Por Eduardo Luis Aguirre






La atmósfera de los intelectuales argentinos transcurre en una maraña de encuentros endogámicos y listas blancas autorizadas por sus propios miembros. Su connotación excluyente es histórica, por diversas razones se refleja con mayor nitidez en el puerto, pero el estilo y esa cerrazón impenetrables se han expandido desde hace décadas en la Argentina con la misma tonalidad sectaria.




En momentos críticos como este, entonces, las reservas disponibles de los producidos de una pléyade de escritores, ensayistas, artistas, columnistas, poetas y músicos revelan una franciscana pobreza y la batalla cultural tiene de esa manera un final cantado.


Sus vínculos, blindados y limitados a otros pares de los cuales paradójicamente también se recela, ponen de manifiesto varias situaciones dilemàticas sobre las que, habitualmente, no nos detenemos a reflexionar. Y si lo hacemos, es raro que lo traduzcamos habilitando la palabra como atributo central de una advertencia que emerge dramáticamente cuando observamos que la derecha avanza sin oposición alguna y de este lado sólo se opone la soberbia banal, el individualismo de las almas bellas, a veces los lugares comunes que no trascienden el marco agitativo o la incomprensión y estupefacción más oscura sobre las complejidades de una realidad que no logran conjugar ni comprender. Las excepciones a estas situaciones – que, desde luego, las hay- son las que, precisamente, confirman la regla.


En la Argentina, la colonización del pensamiento, del establishment cultural y el escaso apego al rigor de la lectura, la reflexión y los espacios dialógicos han dado como resultado un cambalache de engolados sujetos que interactúan con lógicas orbitales y reclaman para sí la condición de “intelectuales”, que normalmente se les instituye sin un ejercicio mínimo de responsabilidad colectiva por parte de los propios círculos que frecuentan. Esto vale para la gran ciudad y para la realidad de tierra adentro. Algunos escribirán en diarios progresistas, presentarán ciclos culturales o engrosarán con su presencia los surrealistas programas televisivos capitalinos. Otros harán lo propio a distinta escala, escribiendo en suplementos de diarios lugareños o haciendo públicos sus vínculos con otros notables apòcrifos.


He aquí la segunda y más grave situación problemática. En muchos supuestos estamos en casos de imposturas cristalizadas en el tiempo. Esa es la "intelligentzia", resultado de la colonización cultural, sobre la que insistían Jorge Abelardo Ramos y Arturo Jauretche. En otros, se trata de una constelación ficta, un Olimpo de egos decidido a desatender lo que Sartre definía como el rol de un intelectual del “Tercer Mundo” o Gramsci pensaba respecto del papel histórico y social de los intelectuales.

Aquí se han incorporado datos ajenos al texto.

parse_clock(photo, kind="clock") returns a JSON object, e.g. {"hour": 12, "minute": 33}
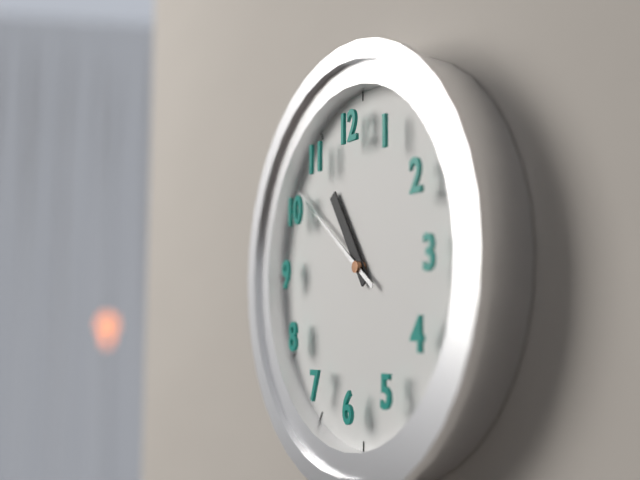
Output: {"hour": 10, "minute": 51}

El arte, por un lado, tiene una raíz concreta –la historia personal del artista, su temperamento, la posición que ocupa en la sociedad–, pero como individuo, inserto en la sociedad de su tiempo, el artista es un ser histórico que proyecta en forma individual una voluntad de forma que no le es propia, sino de su contemporaneidad”, decía Juan José Hernández Arregui (*), el pensador que ilustra esta nota.


Si uno debiera sintetizar el cometido de un intelectual comprometido con los objetivos de emancipación de su pueblo bien podría concluir que el mismo se resume en la capacidad de observar, decir o, fundamentalmente, extremar esfuerzos para anticipar la realidad que depara un mundo de complejidades sin precedentes. Si esto es así, deberíamos caer dolorosamente en la cuenta que en el mundo “culturoso” o la clerecía pseudo intelectual argentina no abundan estos casos.


El intelectual debe ser primeramente generoso, estar pronto a la creación colectiva y asociada de las ideas. Algo así como practicar la mayéutica y no cejar, nunca, en la disputa ideológica colectiva. Es imposible producir cultura o conocimiento desde la soledad narcisista, o solamente con los propios. La política no se hace con los iguales, sino con los distintos. La tarea de comprensión del mundo para poder modificar la realidad o preservar lo que el capitalismo destruye a paso redoblado no puede ser una contingencia urgida por la emergencia, sino el sedimento comunitario de las respuestas de las grandes mayorías a las que el intelectual debe inexorablemente escuchar y a las que, en definitiva, se debe.








(*) Imperialismo y cultura, Ed. Peña Lillo, Buenos Aires, 2005, p. 56.